117- Le 5 juillet 1943 débuta une nouvelle bataille qui confirma « la fin du commencement » pour la Wehrmacht. Achevée le 23 août 1943, et en dépit de pertes considérables consenties par l’Armée rouge, cette bataille fut une incontestable victoire soviétique tant sur le plan stratégique qu’opérationnel. A aucun moment la Wehrmacht ne parvint à défaire les défenses soviétiques bien que cette bataille se déroula en été, saison favorable aux Allemands. A cet instant, le front de l’Est avait basculé en faveur des Soviétiques qui contraignirent l’armée allemande à se cantonner désormais dans un rôle défensif. C’est ainsi que la triomphante Wehrmacht, non seulement abandonna ses conquêtes territoriales, mais subit les incessantes attaques soviétiques jusqu’à la prise de Berlin par l’armée rouge et la capitulation définitive de l’Allemagne le 8 mai 1945.

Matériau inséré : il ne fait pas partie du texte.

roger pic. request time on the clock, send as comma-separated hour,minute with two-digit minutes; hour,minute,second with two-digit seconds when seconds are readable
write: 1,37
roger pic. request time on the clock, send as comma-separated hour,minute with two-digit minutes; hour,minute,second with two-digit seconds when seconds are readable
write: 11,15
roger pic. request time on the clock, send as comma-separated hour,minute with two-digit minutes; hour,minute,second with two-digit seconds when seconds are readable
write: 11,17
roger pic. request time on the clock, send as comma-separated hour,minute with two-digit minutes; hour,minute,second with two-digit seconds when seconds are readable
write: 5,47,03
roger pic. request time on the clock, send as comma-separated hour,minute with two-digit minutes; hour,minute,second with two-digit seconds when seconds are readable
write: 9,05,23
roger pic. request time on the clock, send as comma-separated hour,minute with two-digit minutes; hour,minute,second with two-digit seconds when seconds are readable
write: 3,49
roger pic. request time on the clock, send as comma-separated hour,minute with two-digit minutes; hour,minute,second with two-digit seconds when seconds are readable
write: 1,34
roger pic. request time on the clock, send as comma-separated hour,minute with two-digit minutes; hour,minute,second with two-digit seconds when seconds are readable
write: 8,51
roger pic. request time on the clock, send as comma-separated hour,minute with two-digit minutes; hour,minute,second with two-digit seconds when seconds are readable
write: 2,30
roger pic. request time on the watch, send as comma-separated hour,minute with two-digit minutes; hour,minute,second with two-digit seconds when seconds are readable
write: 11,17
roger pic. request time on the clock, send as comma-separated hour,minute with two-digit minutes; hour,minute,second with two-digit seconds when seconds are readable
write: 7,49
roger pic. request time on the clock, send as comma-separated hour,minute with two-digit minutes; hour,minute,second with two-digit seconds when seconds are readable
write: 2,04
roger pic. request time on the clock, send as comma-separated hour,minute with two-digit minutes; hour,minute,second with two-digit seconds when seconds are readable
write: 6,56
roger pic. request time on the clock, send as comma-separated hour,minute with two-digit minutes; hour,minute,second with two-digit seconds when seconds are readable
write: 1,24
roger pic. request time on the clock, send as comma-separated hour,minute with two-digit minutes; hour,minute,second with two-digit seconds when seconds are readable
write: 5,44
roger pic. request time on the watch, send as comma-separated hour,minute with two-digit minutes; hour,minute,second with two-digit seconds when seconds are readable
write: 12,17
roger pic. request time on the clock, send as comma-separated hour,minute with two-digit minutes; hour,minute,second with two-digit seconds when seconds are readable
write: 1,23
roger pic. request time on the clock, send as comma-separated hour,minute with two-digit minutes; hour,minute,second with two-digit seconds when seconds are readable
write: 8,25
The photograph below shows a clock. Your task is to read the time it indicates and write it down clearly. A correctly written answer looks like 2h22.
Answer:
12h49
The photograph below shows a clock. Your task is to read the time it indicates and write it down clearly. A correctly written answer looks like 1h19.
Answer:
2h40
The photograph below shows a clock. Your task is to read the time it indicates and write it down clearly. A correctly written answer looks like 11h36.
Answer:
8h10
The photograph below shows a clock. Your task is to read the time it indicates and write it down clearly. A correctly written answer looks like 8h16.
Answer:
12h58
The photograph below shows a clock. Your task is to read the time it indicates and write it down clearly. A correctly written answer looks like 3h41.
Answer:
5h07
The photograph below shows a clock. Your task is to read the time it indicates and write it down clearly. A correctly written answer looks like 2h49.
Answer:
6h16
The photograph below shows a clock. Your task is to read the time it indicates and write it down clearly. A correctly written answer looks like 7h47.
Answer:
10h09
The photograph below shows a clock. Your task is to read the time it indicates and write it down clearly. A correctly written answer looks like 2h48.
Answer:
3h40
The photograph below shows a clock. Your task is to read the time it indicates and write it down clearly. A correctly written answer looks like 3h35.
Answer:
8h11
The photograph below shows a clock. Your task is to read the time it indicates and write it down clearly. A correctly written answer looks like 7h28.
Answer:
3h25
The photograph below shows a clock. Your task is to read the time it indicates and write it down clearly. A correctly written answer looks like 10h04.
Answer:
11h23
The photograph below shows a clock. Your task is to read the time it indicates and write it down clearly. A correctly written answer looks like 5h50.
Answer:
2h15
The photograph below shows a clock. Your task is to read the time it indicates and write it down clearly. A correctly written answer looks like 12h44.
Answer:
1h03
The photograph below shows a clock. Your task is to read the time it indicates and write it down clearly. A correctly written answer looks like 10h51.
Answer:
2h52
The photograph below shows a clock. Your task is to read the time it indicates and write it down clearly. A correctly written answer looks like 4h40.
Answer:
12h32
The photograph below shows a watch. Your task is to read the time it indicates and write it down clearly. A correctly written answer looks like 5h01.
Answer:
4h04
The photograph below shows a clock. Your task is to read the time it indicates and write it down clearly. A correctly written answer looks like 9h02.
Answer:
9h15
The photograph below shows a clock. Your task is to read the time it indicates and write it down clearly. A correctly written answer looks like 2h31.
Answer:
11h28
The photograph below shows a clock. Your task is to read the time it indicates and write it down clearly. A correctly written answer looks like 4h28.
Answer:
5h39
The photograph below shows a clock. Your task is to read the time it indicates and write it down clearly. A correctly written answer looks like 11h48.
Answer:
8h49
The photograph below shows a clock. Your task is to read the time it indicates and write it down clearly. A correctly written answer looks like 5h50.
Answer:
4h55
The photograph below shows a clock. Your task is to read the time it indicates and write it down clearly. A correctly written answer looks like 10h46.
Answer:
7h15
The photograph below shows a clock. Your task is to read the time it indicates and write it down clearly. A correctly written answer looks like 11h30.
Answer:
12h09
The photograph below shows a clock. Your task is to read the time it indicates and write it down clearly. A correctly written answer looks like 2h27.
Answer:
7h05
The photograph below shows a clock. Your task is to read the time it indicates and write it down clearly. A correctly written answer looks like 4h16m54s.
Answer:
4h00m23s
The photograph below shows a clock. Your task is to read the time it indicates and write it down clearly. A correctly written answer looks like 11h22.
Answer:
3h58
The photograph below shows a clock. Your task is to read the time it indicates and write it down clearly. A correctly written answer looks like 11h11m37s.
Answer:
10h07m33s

118- Comme ce fut le cas lors de l’invasion de la Pologne (3 000 000 de juifs, originaires de ce pays, furent exterminés), la guerre germano-soviétique ne fut pas une guerre semblable aux précédentes. En effet, et même si le désir de conquêtes territoriales l’a sous-tendue (l’obsessionnel ”espace vital” hitlérien), cette guerre fut une série de crimes contre l’humanité. A l’instar de la barbarie nippone, la barbarie nazie ne faisait aucune distinction entre militaires et civils. Il ne s’agissait plus seulement de conquérir des territoires mais d’exterminer des peuples. Pour mener à bien cette politique (si l’on peut recourir à ce mot), la Wehrmacht disposait de groupes spécialement formés : les Einsatzgruppen chargés de l’extermination en masse des prisonniers de guerre (en violation de la convention de Genève, censée les protéger), des civils soviétiques et surtout des juifs (la ”Shoah par balles” sera la première phase du plus grand génocide ayant frappé l’humanité...) C’est ainsi, qu’en Ukraine, Goering et Rosenberg (antisémites fanatiques) exterminèrent tous les juifs qui se trouvaient à leur portée. (Le massacre de Babi Yar fut le plus grand massacre de la Shoah ukrainienne par balles mené par les Einsatzgruppen en URSS : 33771 juifs furent massacrés les 29 et 30 septembre 1941.)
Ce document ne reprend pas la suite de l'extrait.